Required action
Pick out and copy every line of the records that contains the string "times". Case counts.

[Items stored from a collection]
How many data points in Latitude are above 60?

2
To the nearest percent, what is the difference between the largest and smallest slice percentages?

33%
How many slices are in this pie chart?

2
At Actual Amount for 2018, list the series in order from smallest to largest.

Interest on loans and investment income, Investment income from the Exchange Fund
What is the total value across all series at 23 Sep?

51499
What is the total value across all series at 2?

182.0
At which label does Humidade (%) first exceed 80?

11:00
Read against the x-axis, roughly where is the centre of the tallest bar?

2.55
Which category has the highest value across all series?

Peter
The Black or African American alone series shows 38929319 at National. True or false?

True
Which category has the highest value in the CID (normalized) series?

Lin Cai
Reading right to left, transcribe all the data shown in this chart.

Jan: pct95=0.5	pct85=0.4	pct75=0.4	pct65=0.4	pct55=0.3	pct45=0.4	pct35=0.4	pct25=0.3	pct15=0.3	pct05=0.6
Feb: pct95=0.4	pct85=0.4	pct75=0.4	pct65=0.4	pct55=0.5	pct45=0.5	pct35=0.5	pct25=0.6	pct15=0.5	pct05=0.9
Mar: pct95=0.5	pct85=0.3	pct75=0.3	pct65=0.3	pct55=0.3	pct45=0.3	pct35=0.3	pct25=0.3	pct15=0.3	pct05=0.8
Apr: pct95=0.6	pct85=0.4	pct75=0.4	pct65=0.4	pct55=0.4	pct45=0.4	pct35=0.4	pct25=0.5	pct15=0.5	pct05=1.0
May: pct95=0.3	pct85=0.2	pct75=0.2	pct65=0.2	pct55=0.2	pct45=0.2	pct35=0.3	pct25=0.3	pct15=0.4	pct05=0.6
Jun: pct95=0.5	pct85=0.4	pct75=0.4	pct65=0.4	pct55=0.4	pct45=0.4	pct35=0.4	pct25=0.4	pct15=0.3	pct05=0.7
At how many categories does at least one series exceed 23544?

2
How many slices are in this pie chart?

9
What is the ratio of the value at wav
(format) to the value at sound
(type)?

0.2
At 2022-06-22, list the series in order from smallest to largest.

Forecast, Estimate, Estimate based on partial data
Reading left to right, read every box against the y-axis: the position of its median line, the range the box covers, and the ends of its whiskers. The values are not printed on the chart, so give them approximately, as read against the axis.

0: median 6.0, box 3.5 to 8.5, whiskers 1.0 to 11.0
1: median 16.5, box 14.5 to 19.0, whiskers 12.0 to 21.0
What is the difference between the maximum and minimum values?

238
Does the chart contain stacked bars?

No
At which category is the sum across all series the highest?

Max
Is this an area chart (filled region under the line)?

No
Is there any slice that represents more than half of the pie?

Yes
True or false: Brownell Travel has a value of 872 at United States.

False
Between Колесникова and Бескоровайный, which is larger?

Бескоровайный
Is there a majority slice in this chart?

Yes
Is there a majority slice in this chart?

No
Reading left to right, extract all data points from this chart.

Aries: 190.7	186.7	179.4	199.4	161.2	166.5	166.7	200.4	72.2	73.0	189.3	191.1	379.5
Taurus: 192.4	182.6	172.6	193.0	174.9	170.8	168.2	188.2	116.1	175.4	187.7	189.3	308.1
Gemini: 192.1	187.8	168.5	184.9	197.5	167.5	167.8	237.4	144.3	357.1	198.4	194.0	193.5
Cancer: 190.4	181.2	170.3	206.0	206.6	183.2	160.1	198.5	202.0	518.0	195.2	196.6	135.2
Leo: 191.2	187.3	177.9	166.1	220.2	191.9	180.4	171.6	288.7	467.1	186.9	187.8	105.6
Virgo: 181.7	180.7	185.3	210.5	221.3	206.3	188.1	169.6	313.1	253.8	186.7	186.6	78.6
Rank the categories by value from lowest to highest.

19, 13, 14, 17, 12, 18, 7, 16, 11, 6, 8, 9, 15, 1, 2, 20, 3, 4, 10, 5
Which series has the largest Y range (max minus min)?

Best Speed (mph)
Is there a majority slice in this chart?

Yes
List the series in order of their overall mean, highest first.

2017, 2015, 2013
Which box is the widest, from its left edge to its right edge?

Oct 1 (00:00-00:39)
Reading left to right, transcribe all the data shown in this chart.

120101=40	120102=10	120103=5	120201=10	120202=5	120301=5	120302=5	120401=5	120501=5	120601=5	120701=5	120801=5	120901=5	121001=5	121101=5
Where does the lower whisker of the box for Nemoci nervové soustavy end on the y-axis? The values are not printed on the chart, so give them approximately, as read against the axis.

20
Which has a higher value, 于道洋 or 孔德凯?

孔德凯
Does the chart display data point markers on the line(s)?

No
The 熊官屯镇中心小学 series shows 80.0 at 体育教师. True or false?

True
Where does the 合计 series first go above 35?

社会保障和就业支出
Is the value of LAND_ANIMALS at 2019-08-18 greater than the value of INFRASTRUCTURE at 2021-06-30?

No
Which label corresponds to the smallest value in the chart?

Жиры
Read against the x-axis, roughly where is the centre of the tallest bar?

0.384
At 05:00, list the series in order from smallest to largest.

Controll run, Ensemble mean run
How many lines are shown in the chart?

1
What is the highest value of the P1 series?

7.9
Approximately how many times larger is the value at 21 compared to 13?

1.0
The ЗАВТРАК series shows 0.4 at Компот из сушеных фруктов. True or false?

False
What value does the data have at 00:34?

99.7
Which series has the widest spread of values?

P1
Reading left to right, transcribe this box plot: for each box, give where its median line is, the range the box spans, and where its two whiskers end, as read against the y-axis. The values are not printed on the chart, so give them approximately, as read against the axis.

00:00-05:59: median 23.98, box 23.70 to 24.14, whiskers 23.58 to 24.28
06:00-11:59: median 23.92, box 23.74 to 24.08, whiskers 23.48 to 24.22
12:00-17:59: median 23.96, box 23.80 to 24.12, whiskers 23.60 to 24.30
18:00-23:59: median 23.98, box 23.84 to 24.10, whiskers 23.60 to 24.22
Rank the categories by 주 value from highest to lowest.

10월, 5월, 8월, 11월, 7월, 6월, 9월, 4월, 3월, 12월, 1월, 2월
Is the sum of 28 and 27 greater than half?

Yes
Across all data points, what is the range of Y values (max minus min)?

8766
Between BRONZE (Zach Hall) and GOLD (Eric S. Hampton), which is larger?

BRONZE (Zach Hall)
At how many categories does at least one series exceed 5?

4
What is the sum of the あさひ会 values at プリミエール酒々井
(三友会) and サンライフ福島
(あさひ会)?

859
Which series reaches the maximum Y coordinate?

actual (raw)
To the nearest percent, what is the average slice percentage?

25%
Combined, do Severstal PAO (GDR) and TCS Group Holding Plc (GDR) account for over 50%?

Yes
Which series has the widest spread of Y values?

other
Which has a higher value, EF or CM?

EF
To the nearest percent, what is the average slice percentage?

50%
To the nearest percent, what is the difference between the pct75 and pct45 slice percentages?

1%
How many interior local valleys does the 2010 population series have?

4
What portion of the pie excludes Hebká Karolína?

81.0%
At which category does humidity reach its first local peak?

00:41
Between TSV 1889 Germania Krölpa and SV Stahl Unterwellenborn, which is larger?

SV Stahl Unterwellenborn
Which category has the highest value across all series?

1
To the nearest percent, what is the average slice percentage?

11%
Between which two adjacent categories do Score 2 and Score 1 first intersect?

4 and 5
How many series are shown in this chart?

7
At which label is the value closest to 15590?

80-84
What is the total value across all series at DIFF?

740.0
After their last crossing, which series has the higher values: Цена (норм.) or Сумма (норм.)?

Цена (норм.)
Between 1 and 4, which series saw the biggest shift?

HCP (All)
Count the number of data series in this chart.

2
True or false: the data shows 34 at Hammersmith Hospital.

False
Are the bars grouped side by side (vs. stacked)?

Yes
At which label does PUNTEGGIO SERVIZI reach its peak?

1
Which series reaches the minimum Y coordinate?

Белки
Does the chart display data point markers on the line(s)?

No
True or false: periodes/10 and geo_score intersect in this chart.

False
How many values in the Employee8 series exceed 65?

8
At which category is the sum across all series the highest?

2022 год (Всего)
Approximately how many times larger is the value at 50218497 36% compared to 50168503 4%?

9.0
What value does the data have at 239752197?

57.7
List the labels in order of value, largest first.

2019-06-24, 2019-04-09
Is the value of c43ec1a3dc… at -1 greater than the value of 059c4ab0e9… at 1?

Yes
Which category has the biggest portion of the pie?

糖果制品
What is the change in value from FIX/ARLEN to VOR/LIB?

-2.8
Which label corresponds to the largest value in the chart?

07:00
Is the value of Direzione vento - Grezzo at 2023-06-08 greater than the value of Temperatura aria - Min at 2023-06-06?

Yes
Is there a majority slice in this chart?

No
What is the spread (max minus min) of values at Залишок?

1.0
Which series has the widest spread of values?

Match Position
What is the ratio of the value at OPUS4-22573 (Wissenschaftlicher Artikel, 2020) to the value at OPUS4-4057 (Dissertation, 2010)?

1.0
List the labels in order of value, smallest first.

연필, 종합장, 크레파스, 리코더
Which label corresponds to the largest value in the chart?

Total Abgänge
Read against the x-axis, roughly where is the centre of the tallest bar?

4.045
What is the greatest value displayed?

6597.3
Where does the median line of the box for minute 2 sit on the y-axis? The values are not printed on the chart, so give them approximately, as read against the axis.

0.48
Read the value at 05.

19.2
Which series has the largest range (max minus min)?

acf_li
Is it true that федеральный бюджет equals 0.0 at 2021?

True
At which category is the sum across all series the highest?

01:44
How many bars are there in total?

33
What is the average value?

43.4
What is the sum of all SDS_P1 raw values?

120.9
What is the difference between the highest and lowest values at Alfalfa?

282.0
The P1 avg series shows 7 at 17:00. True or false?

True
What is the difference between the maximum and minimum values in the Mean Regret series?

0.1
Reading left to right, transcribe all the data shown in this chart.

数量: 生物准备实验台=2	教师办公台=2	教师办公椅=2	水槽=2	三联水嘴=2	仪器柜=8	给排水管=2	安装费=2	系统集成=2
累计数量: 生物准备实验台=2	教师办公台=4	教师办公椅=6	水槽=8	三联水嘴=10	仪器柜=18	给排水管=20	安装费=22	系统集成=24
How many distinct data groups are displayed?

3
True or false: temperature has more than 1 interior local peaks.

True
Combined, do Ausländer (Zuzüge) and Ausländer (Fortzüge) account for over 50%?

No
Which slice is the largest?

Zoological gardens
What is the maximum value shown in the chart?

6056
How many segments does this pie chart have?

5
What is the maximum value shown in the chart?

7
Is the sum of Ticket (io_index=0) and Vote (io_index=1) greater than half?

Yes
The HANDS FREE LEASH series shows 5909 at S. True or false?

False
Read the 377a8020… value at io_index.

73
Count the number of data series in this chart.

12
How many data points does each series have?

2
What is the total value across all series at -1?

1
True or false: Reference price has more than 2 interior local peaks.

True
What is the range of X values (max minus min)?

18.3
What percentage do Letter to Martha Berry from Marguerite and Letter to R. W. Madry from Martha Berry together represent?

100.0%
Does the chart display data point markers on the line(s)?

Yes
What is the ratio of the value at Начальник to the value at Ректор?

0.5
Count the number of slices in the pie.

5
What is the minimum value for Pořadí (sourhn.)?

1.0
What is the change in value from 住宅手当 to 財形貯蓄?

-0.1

The answer
Approximately how many times larger is the value at 21 compared to 13?
Approximately how many times larger is the value at 50218497 36% compared to 50168503 4%?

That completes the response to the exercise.